“How are you, Sheriff?” Arnold Schwarzenegger’s grizzled lawman Ray Owens is asked in the central firefight of “The Last Stand" after hurling himself through the front doors of a bakery. “Old," is his deadpan reply as he staggers to his feet and brushes the debris off his dusty leather jacket. It’s one of several self-deprecating remarks made by the 65-year-old Austrian macho man turned America’s greatest hero in a film much touted to be his big, shining comeback. Like all of them, it’s a sly quip at his advancing age, and, after nine years out of the Hollywood limelight and eight years engaged in Californian politics, aged Arnie certainly has: the skin around his skull is wrapped tight as a drum while his joints move with the unoiled stiffness of the Tin Man.
And yet, in his first time anchoring a movie since 2003’s “Terminator 3: Rise of the Machines,” the Governator’s long-underused action chops remain firmly, stubbornly intact.
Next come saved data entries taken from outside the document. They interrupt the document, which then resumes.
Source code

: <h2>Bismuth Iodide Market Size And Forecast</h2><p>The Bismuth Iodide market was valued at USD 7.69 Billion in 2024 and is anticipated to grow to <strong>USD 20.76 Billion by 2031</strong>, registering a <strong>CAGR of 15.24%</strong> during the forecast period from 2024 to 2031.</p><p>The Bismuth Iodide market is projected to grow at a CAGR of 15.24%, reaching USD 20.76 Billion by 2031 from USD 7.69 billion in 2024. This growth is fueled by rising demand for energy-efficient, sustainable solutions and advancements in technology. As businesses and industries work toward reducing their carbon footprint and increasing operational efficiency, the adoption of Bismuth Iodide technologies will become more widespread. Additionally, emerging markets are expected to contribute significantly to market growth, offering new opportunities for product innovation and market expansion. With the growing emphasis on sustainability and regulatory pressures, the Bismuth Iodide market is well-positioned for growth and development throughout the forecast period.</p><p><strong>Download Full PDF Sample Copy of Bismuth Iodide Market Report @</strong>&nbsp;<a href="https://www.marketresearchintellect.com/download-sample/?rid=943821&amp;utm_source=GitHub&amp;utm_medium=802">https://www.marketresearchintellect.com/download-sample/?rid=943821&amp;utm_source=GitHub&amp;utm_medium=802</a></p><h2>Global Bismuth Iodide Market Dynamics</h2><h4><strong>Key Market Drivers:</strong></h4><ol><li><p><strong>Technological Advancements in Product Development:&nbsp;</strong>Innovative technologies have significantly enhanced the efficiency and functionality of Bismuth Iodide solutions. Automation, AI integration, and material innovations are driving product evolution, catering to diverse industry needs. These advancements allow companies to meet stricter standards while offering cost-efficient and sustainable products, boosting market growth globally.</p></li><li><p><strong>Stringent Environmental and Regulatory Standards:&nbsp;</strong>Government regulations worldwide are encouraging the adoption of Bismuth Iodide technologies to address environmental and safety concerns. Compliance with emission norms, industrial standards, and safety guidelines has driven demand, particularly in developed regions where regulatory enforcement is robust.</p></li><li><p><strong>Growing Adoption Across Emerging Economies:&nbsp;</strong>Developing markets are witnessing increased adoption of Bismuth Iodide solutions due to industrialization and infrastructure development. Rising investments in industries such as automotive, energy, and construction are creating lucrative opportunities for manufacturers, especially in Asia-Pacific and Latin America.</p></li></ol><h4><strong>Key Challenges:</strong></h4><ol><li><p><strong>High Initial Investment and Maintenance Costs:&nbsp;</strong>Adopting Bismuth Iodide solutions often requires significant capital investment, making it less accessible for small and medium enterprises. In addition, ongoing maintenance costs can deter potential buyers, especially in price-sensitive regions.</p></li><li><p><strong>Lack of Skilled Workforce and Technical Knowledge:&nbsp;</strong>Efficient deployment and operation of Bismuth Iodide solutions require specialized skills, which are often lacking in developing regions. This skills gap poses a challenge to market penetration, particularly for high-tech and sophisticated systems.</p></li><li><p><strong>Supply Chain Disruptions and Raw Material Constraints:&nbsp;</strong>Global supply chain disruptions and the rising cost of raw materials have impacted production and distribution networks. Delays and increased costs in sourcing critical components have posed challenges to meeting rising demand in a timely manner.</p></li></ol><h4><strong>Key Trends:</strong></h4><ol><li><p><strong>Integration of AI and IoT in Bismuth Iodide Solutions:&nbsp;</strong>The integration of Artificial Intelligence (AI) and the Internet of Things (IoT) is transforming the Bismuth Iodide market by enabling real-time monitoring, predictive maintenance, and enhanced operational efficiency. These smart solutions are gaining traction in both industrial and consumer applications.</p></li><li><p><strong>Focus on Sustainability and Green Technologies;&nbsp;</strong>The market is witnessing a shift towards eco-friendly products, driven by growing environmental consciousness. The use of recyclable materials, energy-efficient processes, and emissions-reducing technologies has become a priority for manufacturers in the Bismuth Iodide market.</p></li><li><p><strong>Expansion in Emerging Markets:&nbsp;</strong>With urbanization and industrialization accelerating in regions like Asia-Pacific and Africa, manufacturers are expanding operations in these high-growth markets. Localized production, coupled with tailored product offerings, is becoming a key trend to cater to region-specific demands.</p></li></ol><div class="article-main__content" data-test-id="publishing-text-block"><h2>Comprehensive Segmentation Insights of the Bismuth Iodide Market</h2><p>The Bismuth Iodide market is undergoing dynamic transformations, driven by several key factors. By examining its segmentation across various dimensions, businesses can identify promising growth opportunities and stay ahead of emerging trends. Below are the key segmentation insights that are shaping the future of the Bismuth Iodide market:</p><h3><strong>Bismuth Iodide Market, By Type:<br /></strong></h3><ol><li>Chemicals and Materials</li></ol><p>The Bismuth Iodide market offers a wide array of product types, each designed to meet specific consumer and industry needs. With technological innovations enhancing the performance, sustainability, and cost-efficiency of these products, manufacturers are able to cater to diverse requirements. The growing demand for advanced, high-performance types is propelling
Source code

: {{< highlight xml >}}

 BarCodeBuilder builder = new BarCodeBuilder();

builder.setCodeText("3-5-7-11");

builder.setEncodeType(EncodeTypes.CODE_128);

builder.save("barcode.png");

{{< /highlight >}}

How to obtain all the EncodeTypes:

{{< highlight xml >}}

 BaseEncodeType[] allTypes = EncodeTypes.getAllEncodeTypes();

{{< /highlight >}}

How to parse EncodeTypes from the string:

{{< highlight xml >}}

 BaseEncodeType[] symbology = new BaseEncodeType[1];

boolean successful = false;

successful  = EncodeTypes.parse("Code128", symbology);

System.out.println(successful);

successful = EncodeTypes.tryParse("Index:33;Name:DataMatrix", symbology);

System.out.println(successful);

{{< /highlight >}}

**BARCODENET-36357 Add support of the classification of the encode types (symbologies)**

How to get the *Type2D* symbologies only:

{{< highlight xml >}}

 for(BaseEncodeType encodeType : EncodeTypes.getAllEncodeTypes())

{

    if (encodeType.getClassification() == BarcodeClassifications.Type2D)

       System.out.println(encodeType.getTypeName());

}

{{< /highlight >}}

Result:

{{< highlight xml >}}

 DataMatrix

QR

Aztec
We got a whiff of them last August in “The Expendables 2,” in which he chomped on cigars and pulled car doors from their hinges, but here we’re given the full-blown package: as the action hero of “The Last Stand,” he fires .44 magnums, dives off rooftops, races supercars and bludgeons badguys to a bloody pulp, and not for one second do we doubt he could do it all — not even when he complains about his dodgy hip. Arnie’s back, and it’s with open arms that we welcome his return.
The film itself, it’s a decent enough Friday-night shoot-em-up which, like its star, works best whenever in action mode, which is thankfully often. Arnie plays the pencil-pushing sheriff of the sleepy Arizona town of Sommerton Junction, which sits quietly in the middle of nowhere, a couple miles north of the Mexican border. It’s the kind of town where everyone knows one another, and so sleepy is it that undelivered milk warrants a 4:00 am emergency phone call to the sheriff.
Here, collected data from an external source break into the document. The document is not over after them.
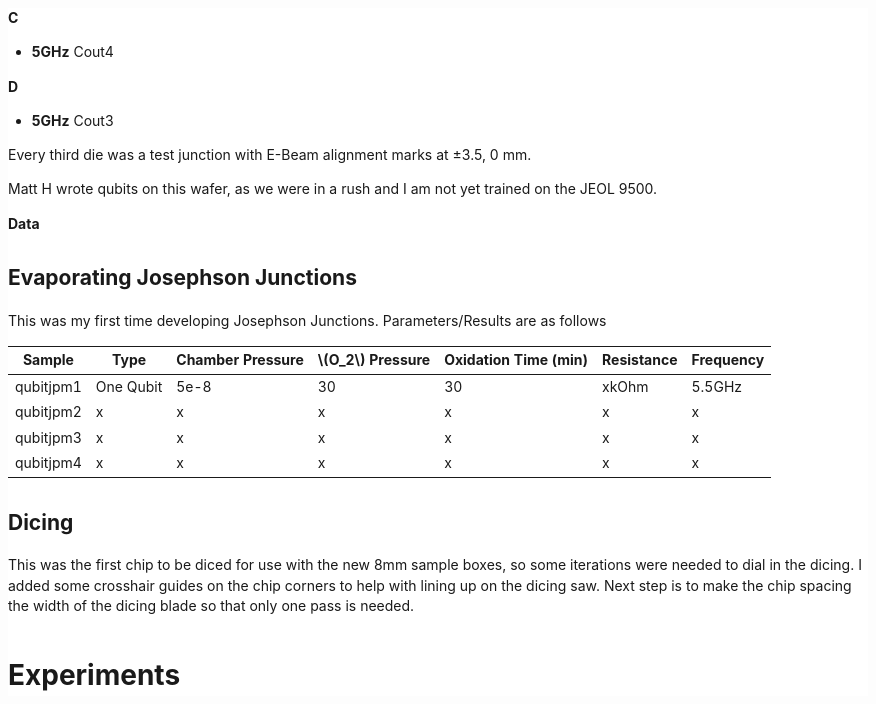 **C**

* **5GHz** Cout4

**D**

* **5GHz** Cout3
   
Every third die was a test junction with E-Beam alignment marks at ±3.5, 0 mm. 

Matt H wrote qubits on this wafer, as we were in a rush and I am not yet trained on the JEOL 9500. 

**Data**

## Evaporating Josephson Junctions

This was my first time developing Josephson Junctions. Parameters/Results are as follows

| Sample | Type | Chamber Pressure | \\(O_2\\) Pressure | Oxidation Time (min) | Resistance | Frequency |
|--------|------|------------------|--------------------|----------------------|------------|-----------|
| qubitjpm1 | One Qubit | 5e-8 | 30 | 30 | xkOhm | 5.5GHz |
| qubitjpm2 | x | x | x | x | x | x |
| qubitjpm3 | x | x | x | x | x | x |
| qubitjpm4 | x | x | x | x | x | x |

## Dicing
This was the first chip to be diced for use with the new 8mm sample boxes, so some iterations were needed to dial in the dicing. I added some crosshair guides on the chip corners to help with lining up on the dicing saw. Next step is to make the chip spacing the width of the dicing blade so that only one pass is needed. 




# Experiments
It’s a peace violently disturbed — on the sheriff’s day off, no less — when international drug cartel Gabriel Cortez (Eduardo Noriega, “Vantage Point”), in a stupendously complex action sequence involving a giant magnet and a man in an orange tracksuit, escapes from FBI custody while being transported from Las Vegas. Chased by FBI Agent John Barrister (Forest Whitaker, “The Last King of Scotland”) and taking Agent Ellen Richards (Genesis Rodriguez, “Casa de mi Padre”) as a hostage, Cortez makes a run for the Mexican border in a modified Corvette ZR1, and the only thing standing in his way is Sommerton Junction and its hard-ass sheriff.
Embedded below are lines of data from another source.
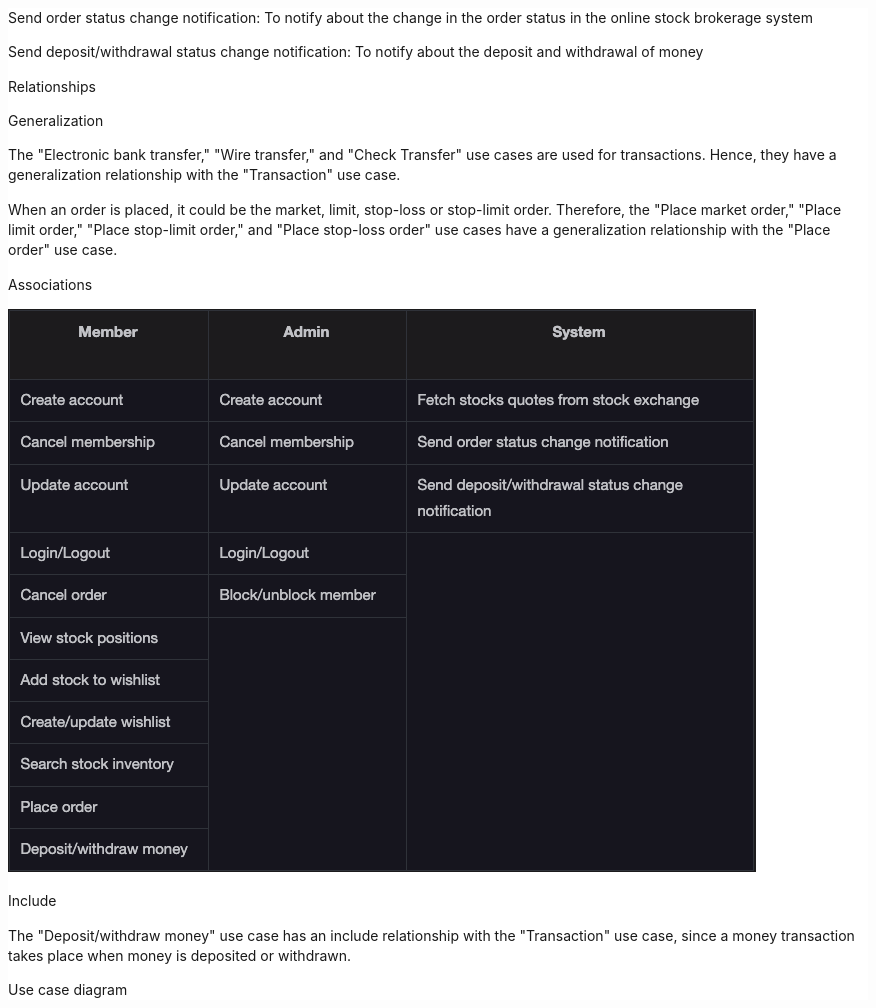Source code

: Send order status change notification: To notify about the change in the order status in the online stock brokerage system

Send deposit/withdrawal status change notification: To notify about the deposit and withdrawal of money

Relationships

Generalization

The "Electronic bank transfer," "Wire transfer," and "Check Transfer" use cases are used for transactions. Hence, they have a generalization relationship with the "Transaction" use case.

When an order is placed, it could be the market, limit, stop-loss or stop-limit order. Therefore, the "Place market order," "Place limit order," "Place stop-limit order," and "Place stop-loss order" use cases have a generalization relationship with the "Place order" use case.

Associations

![img_2.png](img_2.png)

Include

The "Deposit/withdraw money" use case has an include relationship with the "Transaction" use case, since a money transaction takes place when money is deposited or withdrawn.

Use case diagram
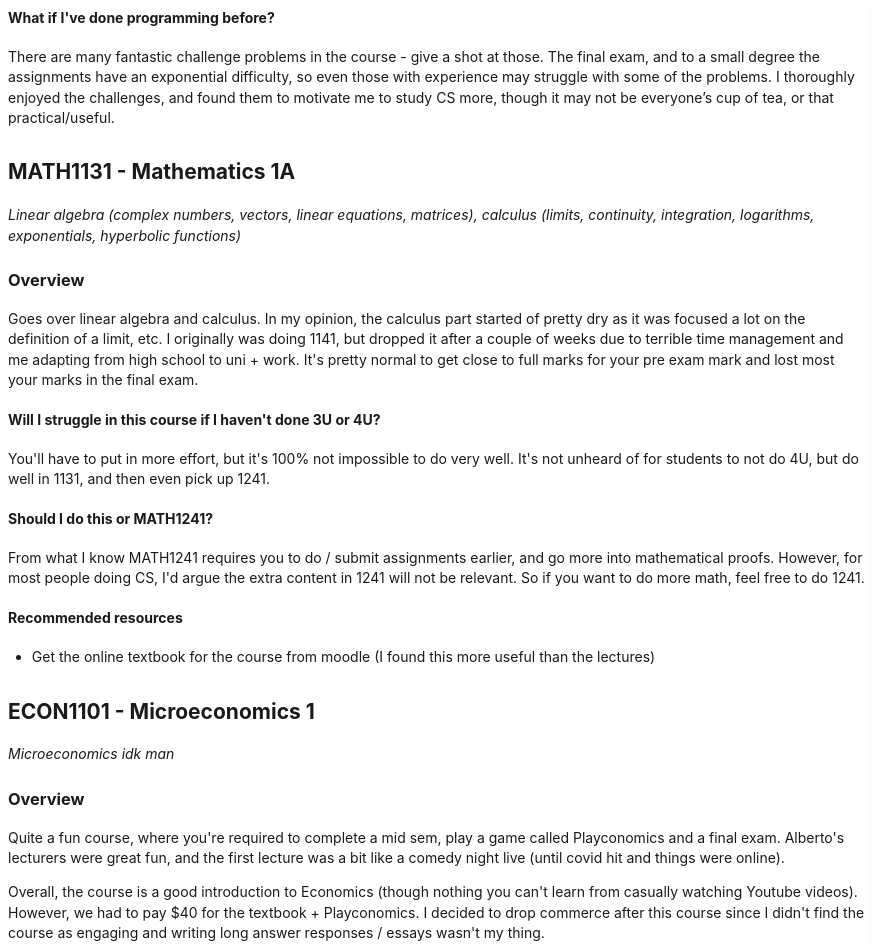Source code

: #### What if I've done programming before?

There are many fantastic challenge problems in the course - give a shot at those.
The final exam, and to a small degree the assignments have an exponential difficulty, so even those with experience may struggle with some of the problems.
I thoroughly enjoyed the challenges, and found them to motivate me to study CS more, though it may not be everyone’s cup of tea, or that practical/useful.

## MATH1131 - Mathematics 1A

_Linear algebra (complex numbers, vectors, linear equations, matrices), calculus (limits, continuity, integration, logarithms, exponentials, hyperbolic functions)_

### Overview

Goes over linear algebra and calculus.
In my opinion, the calculus part started of pretty dry as it was focused a lot on the definition of a limit, etc. I originally was doing 1141, but dropped it after a couple of weeks due to terrible time management and me adapting from high school to uni + work.
It's pretty normal to get close to full marks for your pre exam mark and lost most your marks in the final exam.

#### Will I struggle in this course if I haven't done 3U or 4U?

You'll have to put in more effort, but it's 100% not impossible to do very well.
It's not unheard of for students to not do 4U, but do well in 1131, and then even pick up 1241.

#### Should I do this or MATH1241?

From what I know MATH1241 requires you to do / submit assignments earlier, and go more into mathematical proofs.
However, for most people doing CS, I'd argue the extra content in 1241 will not be relevant.
So if you want to do more math, feel free to do 1241.

#### Recommended resources

- Get the online textbook for the course from moodle (I found this more useful than the lectures)

## ECON1101 - Microeconomics 1

_Microeconomics idk man_

### Overview

Quite a fun course, where you're required to complete a mid sem, play a game called Playconomics and a final exam.
Alberto's lecturers were great fun, and the first lecture was a bit like a comedy night live (until covid hit and things were online).

Overall, the course is a good introduction to Economics (though nothing you can't learn from casually watching Youtube videos).
However, we had to pay $40 for the textbook + Playconomics.
I decided to drop commerce after this course since I didn't find the course as engaging and writing long answer responses / essays wasn't my thing.
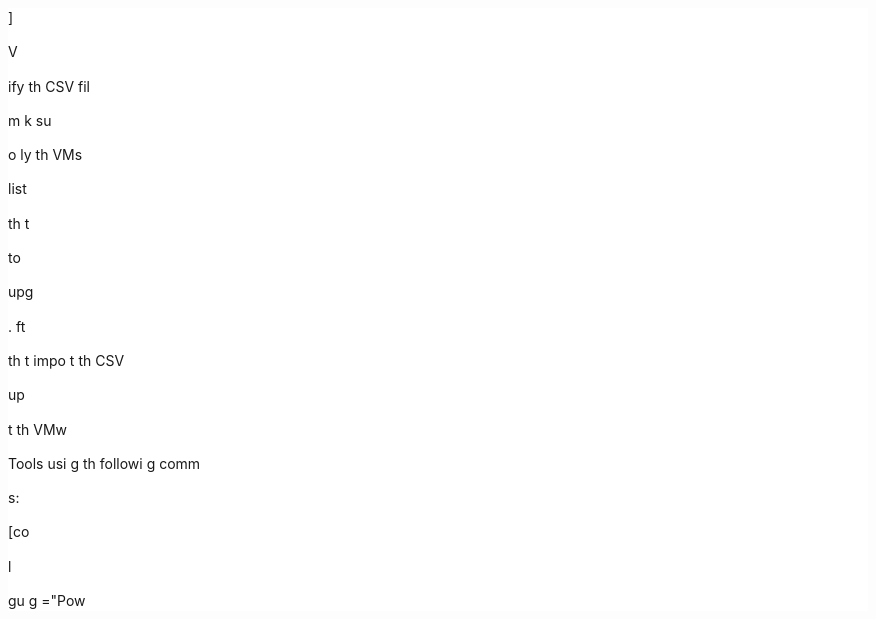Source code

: \]

V

ify th
 CSV fil
 


 m
k
 su

 o
ly th
 VMs 


 list

 th
t 



 to 

 upg




. 
ft

 th
t impo
t th
 CSV 


 up

t
 th
 VMw


 Tools usi
g th
 followi
g comm


s:

\[co

 l

gu
g
="Pow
Cortez’s mechanically enhanced supercar is capable of reaching speeds over 200 mph, providing ample opportunity for high-octane road stunts — the film’s most ludicrous moment comes when Cortez somehow manages to up-end a police jeep while driving backwards at top speed. It is with this that “The Last Stand” feels geared towards the “Fast and the Furious” crowd, but there’s something unashamedly old-school about the film as Sheriff Owens gathers together a ragtag crew to do battle with the fast-approaching fugitive.
Among the sheriff’s merry band of protectors are his tenderfoot deputies (Jaimie Alexander, Luis Guzman and Rodrigo Santoro), who set up a barricade of cars and buses and await with their guns at the ready. There’s also a gurning Johnny Knoxville as gun nut Lewis Dinkum, whose makeshift museum of vintage weaponry sure does come in handy. Knoxville’s name has been splattered all over the promotional material, but “Jackass" fans will be saddened to learn that, while he does get a hand in on the action, his role is smaller than the trailers and posters deceptively suggest.
The film builds towards a thrilling, ear drum-shattering shootout between the Sommerton police force and Cortez’s henchmen, led by intense Eurotrash badguy Burrell (Peter Stormare, “Lockout”), and then finally towards a climactic bare-knuckle brawl on a bridge that stands atop a canyon. It is in this brawl that Arnie finally bellows his long-missed growl, a mightily garbled “RuUaAaaRgh!” that, much like the rest of Arnie’s scenes, is sure to induce sweet, beautiful nostalgia for long-time fans — we’ve cherished that scream ever since “Conan the Barbarian.”
“The Last Stand” is the English-language debut of South Korean director Jee-woon Kim, whose Sergio Leone-inspired spaghetti western “The Good, the Bad, the Weird” was appropriately titled. The animated wackiness of that 2008 hit is present here, as are its western motifs: the story, after all, is basically a modern-day update of Fred Zinnermann’s “High Noon.” This is a likable actioner, fully aware of the inherent daftness of its plot and completely devoid of any pretension. Andrew Knauer’s script is lunkheaded and disappointingly provides little in the way of catchy one-liners — the most memorable of them being the hardly classic “I’m the sheriff” — but Arnie’s goofy charm tied with Kim’s stylish direction make this more of a “Commando” than a “Collateral Damage.” Welcome back, Arnold. We’ve missed you.